TRY IT:
Pull every line with "assign" from the material.

═══ ENTRIES SUPPLIED ═══

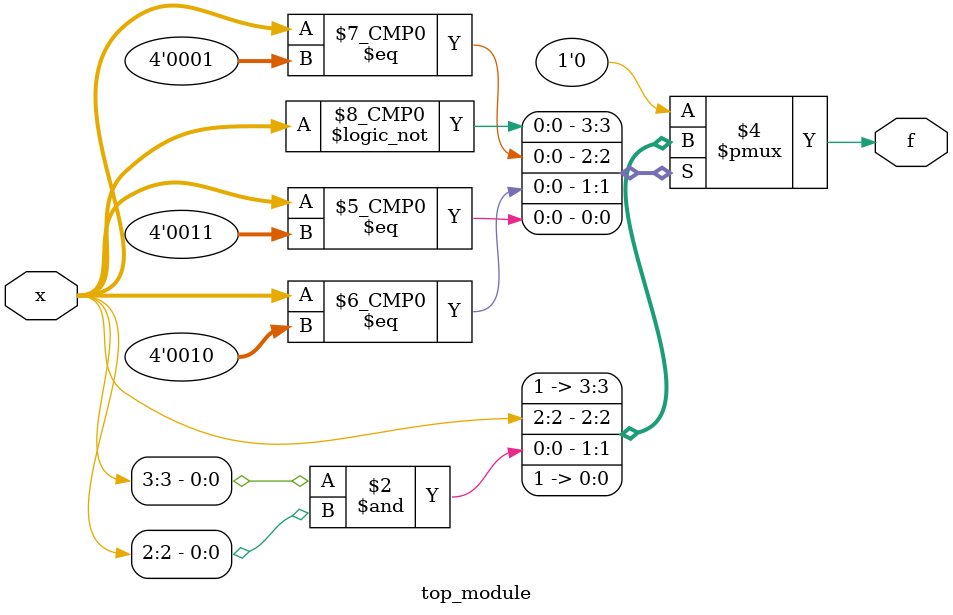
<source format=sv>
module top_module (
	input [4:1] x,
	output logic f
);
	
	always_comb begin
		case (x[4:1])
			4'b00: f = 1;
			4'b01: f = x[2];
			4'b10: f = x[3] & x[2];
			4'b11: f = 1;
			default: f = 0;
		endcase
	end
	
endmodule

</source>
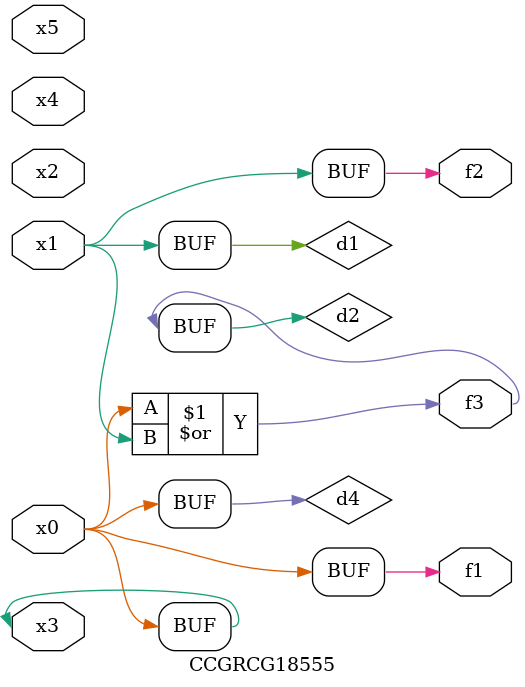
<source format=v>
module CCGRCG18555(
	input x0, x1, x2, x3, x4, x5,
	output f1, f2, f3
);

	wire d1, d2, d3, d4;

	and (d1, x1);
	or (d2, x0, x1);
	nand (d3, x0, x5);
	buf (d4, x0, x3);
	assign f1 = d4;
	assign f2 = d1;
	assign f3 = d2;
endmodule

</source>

═══

SOLUTION TO THE PROBLEM:
	assign f1 = d4;
	assign f2 = d1;
	assign f3 = d2;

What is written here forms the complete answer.